Reconstructing Palliative Care Practice: A Beginning
Saturday, October 26, 10 a.m. – 5:30 p.m.
NOTE: This course has a registration capacity of 50 participants
Completion of this class will result in the receipt of six and one-half (6.5) continuing education hours.
The mission and values of social workers practicing in healthcare and palliative care specifically can be overshadowed in hierarchical systems where we are a minority profession. The goal of this workshop is shared learning to begin to reconstruct palliative care practice, questioning some primary constructs that have infused healthcare practice and policy.
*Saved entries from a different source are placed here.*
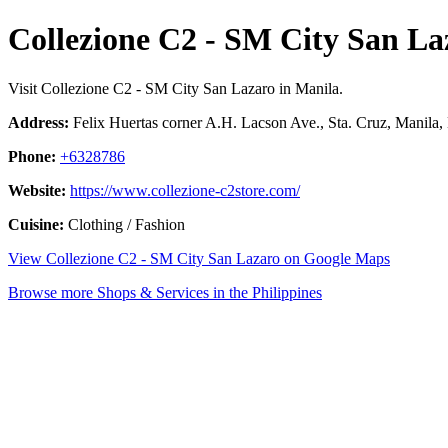
Collezione C2 - SM City San La
Visit Collezione C2 - SM City San Lazaro in Manila.
Address:
Felix Huertas corner A.H. Lacson Ave., Sta. Cruz, Manila, 
Phone:
+6328786
Website:
https://www.collezione-c2store.com/
Cuisine:
Clothing / Fashion
View Collezione C2 - SM City San Lazaro on Google Maps
Browse more Shops & Services in the Philippines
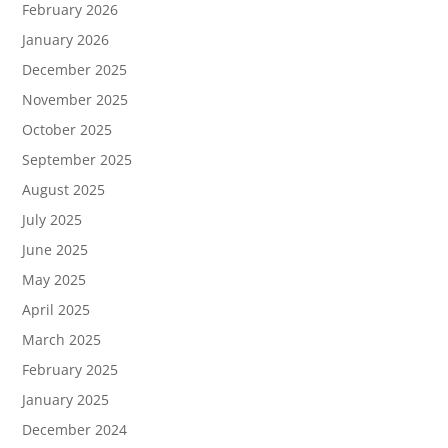
February 2026
January 2026
December 2025
November 2025
October 2025
September 2025
August 2025
July 2025
June 2025
May 2025
April 2025
March 2025
February 2025
January 2025
December 2024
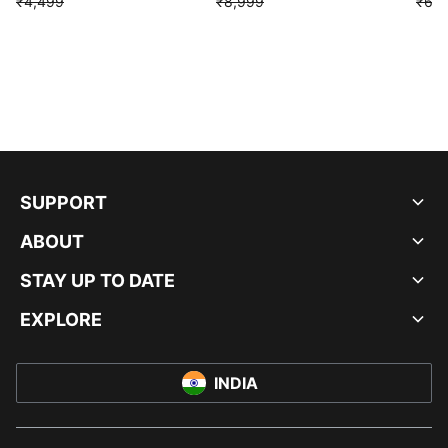
₹4,499
₹8,999
₹6,9
SUPPORT
ABOUT
STAY UP TO DATE
EXPLORE
INDIA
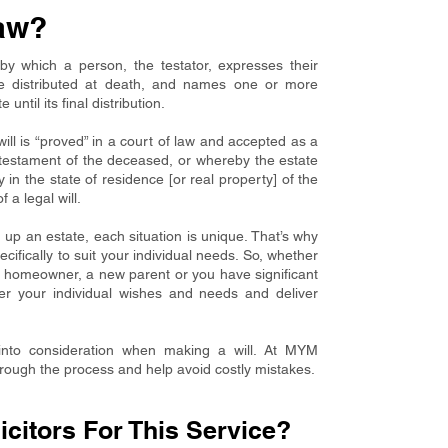
aw?
by which a person, the testator, expresses their
be distributed at death, and names one or more
ntil its final distribution.
ill is “proved” in a court of law and accepted as a
t testament of the deceased, or whereby the estate
y in the state of residence [or real property] of the
 a legal will.
up an estate, each situation is unique. That’s why
ecifically to suit your individual needs. So, whether
a homeowner, a new parent or you have significant
sider your individual wishes and needs and deliver
into consideration when making a will. At MYM
hrough the process and help avoid costly mistakes.
itors For This Service?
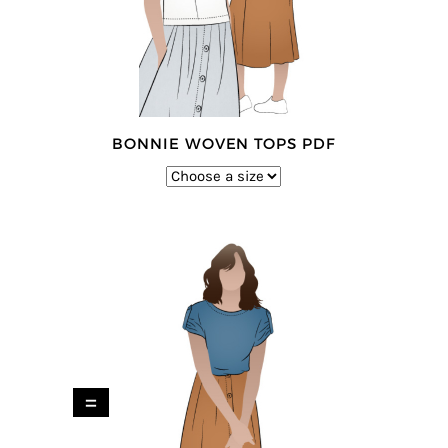
BONNIE WOVEN TOPS PDF
=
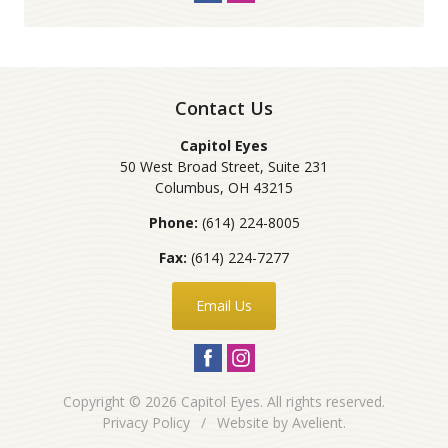
Contact Us
Capitol Eyes
50 West Broad Street, Suite 231
Columbus
,
OH
43215
Phone:
(614) 224-8005
Fax:
(614) 224-7277
Email Us
Copyright © 2026
Capitol Eyes
. All rights reserved.
Privacy Policy
/
Website by
Avelient
.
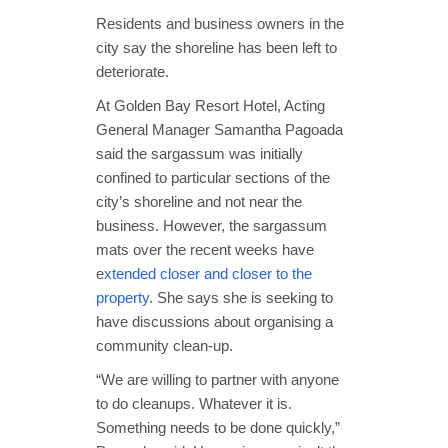
Residents and business owners in the
city say the shoreline has been left to
deteriorate.
At Golden Bay Resort Hotel, Acting
General Manager Samantha Pagoada
said the sargassum was initially
confined to particular sections of the
city’s shoreline and not near the
business. However, the sargassum
mats over the recent weeks have
e
xtended closer and closer to the
property
. She says she is seeking to
have discussions about organising a
community clean-up.
“We are willing to partner with anyone
to do cleanups. Whatever it is.
Something needs to be done quickly,”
By introducing experts beyond palliative care, we evolve a model that both integrates and interrogates the learnings and experiences of clinicians over the past half-century. Our intention is to highlight the unique “red thread” of skill, authenticity, and values that is at the core of social work practice and essential to the care of patients and families as we self-educate toward the goals of restoring trust, challenging biases, and mitigating inequities. As we follow this connecting thread through aspects of our work such as ethics, inequities, culture, and spirituality across settings and diagnoses, we maximize our abilities to identify and reconstruct opportunities for honoring divergent values, enriching the care of patients and families, enhancing meaning in the work and impacting legacy. The established curriculum, insights, and group discussion are the foundation for reinforcing our social justice mandate, identifying skills to challenge inequities and honor sources of meaning to both sustain and enrich the self, the work, and our profession. This shared time creates an opportunity for social workers to review their participation in promoting practices that may in fact perpetuate a white western model of responding to serious illness.